以探索Device Plugin的设计、使用以及代码结构。

Review

回顾上一节对Device Plugin的介绍，Device Manager是K8s社区提供给设备服务商的一种统一的插件化方案，是自Kubernetes v1.11的beta feature。
它通过Extended Resources和Device Plugin这两个模块，允许用户自定义某种设备资源在K8s上的管控逻辑；不过管控层面上仅限于资源的发现、health check以及分配，不负责异构节点的拓扑维护或监控数据收集。

在实现上，Device Plugin实际是一个运行在Kubelet所在的Node上的gRPC server，通过Unix Socket、基于以下（简化的）API来和Kubelet的gRPC server通信，并维护对应设备资源在当前Node上的注册、发现、分配、卸载。
其中，ListAndWatch()负责对应设备资源的discovery和watch；Allocate()负责设备资源的分配。

service DevicePlugin {
    // returns a stream of []Device
    rpc ListAndWatch(Empty) returns (stream ListAndWatchResponse) {}
    rpc Allocate(AllocateRequest) returns (AllocateResponse) {}
}

Installation

Environment:

社区推荐的方案是让Device Plugin运行在K8s编排的容器内，方便K8s在Device Plugin失效时重启它们；不过，也并不阻止大家把Device Plugin运行在裸机上。

Deployment:

对于Device Plugin的容器化部署方案，我们可以理所当然地想到用DaemonSet。用DaemonSet部署可以不对K8s集群本身做出额外改动，只需要通过亲和性调度和DaemonSet本身的特性，就可以让Device Plugin部署在需要它的Nodes上，类似如下方式。
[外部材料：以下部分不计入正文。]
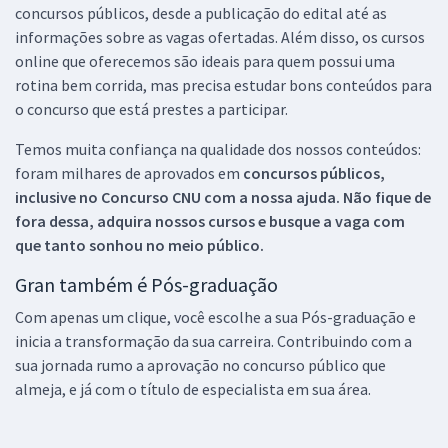
concursos públicos, desde a publicação do edital até as
informações sobre as vagas ofertadas. Além disso, os cursos
online que oferecemos são ideais para quem possui uma
rotina bem corrida, mas precisa estudar bons conteúdos para
o concurso que está prestes a participar.
Temos muita confiança na qualidade dos nossos conteúdos:
foram milhares de aprovados em
concursos públicos,
inclusive no
Concurso CNU
com a nossa ajuda. Não fique de
fora dessa, adquira nossos cursos e busque a vaga com
que tanto sonhou no meio público.
Gran também é Pós-graduação
Com apenas um clique, você escolhe a sua Pós-graduação e
inicia a transformação da sua carreira. Contribuindo com a
sua jornada rumo a aprovação no concurso público que
almeja, e já com o título de especialista em sua área.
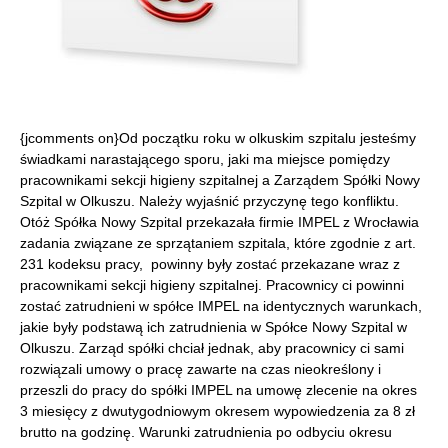
{jcomments on}Od początku roku w olkuskim szpitalu jesteśmy
świadkami narastającego sporu, jaki ma miejsce pomiędzy
pracownikami sekcji higieny szpitalnej a Zarządem Spółki Nowy
Szpital w Olkuszu. Należy wyjaśnić przyczynę tego konfliktu.
Otóż Spółka Nowy Szpital przekazała firmie IMPEL z Wrocławia
zadania związane ze sprzątaniem szpitala, które zgodnie z art.
231 kodeksu pracy, powinny były zostać przekazane wraz z
pracownikami sekcji higieny szpitalnej. Pracownicy ci powinni
zostać zatrudnieni w spółce IMPEL na identycznych warunkach,
jakie były podstawą ich zatrudnienia w Spółce Nowy Szpital w
Olkuszu. Zarząd spółki chciał jednak, aby pracownicy ci sami
rozwiązali umowy o pracę zawarte na czas nieokreślony i
przeszli do pracy do spółki IMPEL na umowę zlecenie na okres
3 miesięcy z dwutygodniowym okresem wypowiedzenia za 8 zł
brutto na godzinę. Warunki zatrudnienia po odbyciu okresu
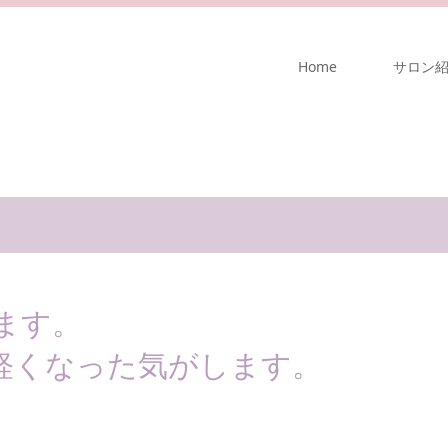
Home
サロン
ます。
軽くなった気がします。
apiVersion: extensions/v1beta1
kind: DaemonSet
metadata:
spec:
    template:
        metadata:
            labels:
                - name: device-plugin
        spec:
            nodeSelector:
                nvidia-gpu: true
            containers:
                name: device-plugin-ctr
                image: NVIDIA/device-plugin:1.0
                volumeMounts:
                  - mountPath: /device-plugin
                  - name: device-plugin
           volumes:
             - name: device-plugin
               hostPath:
                   path: /var/lib/kubelet/device-plugins

除此之外，一些像kubeadm之类的K8s部署工具已经集成了经过社区验证的Device Plugins部署。

NVIDIA Device

Overview

NVIDIA提供的这个Device Plugin当然是服务于GPU的，它可能是社区中最经典的Device Plugin了，所以下面的分析就以它为例。

它以DaemonSet的形式在K8s集群上运行：

暴露各Nodes的GPUs数目；
跟踪GPUs的健康情况；
帮助运行启用了GPU的容器。

Usage

安装NVIDIA Device Plugin之前，需要准备好指定版本的NVIDIA驱动、nvidia-docker、nvidia-container-runtime以及K8s集群。
配置nvidia-container-runtime为对应Nodes上的Docker默认运行时。

# /etc/docker/daemon.json
{
    "default-runtime": "nvidia",
    "runtimes": {
        "nvidia": {
            "path": "/usr/bin/nvidia-container-runtime",
            "runtimeArgs": []
        }
    }
}

部署NVIDIA Device Plugin。

这里官方推荐的是DaemonSet的形式将Device Plugin部署到K8s集群上，不过基于前面社区的说明，直接使用Docker在本地进行容器化部署、或者将Device Plugin运行为bare-metal-mode都是可以的。

使用K8s DaemonSet部署：

$ kubectl create -f https://raw.githubusercontent.com/NVIDIA/k8s-device-plugin/1.0.0-beta4/nvidia-device-plugin.yml

使用Docker部署：

$ docker run --security-opt=no-new-privileges --cap-drop=ALL --network=none -it -v /var/lib/kubelet/device-plugins:/var/lib/kubelet/device-plugins nvidia/k8s-device-plugin:1.0.0-beta4

裸金属部署：

$ C_INCLUDE_PATH=/usr/local/cuda/include LIBRARY_PATH=/usr/local/cuda/lib64 go build
$ ./k8s-device-plugin

在K8s集群上创建带GPU的workload。

apiVersion: v1
kind: Pod
metadata:
  name: gpu-pod
spec:
  containers:
    - name: cuda-container
      image: nvidia/cuda:9.0-devel
      resources:
        limits:
          nvidia.com/gpu: 2 # requesting 2 GPUs
    - name: digits-container
      image: nvidia/digits:6.0
      resources:
        limits:
          nvidia.com/gpu: 2 # requesting 2 GPUs

Insight

以下参考项目主分支的f737ebb9aab0d50b24b1ce513236410fcfd0dee1版本。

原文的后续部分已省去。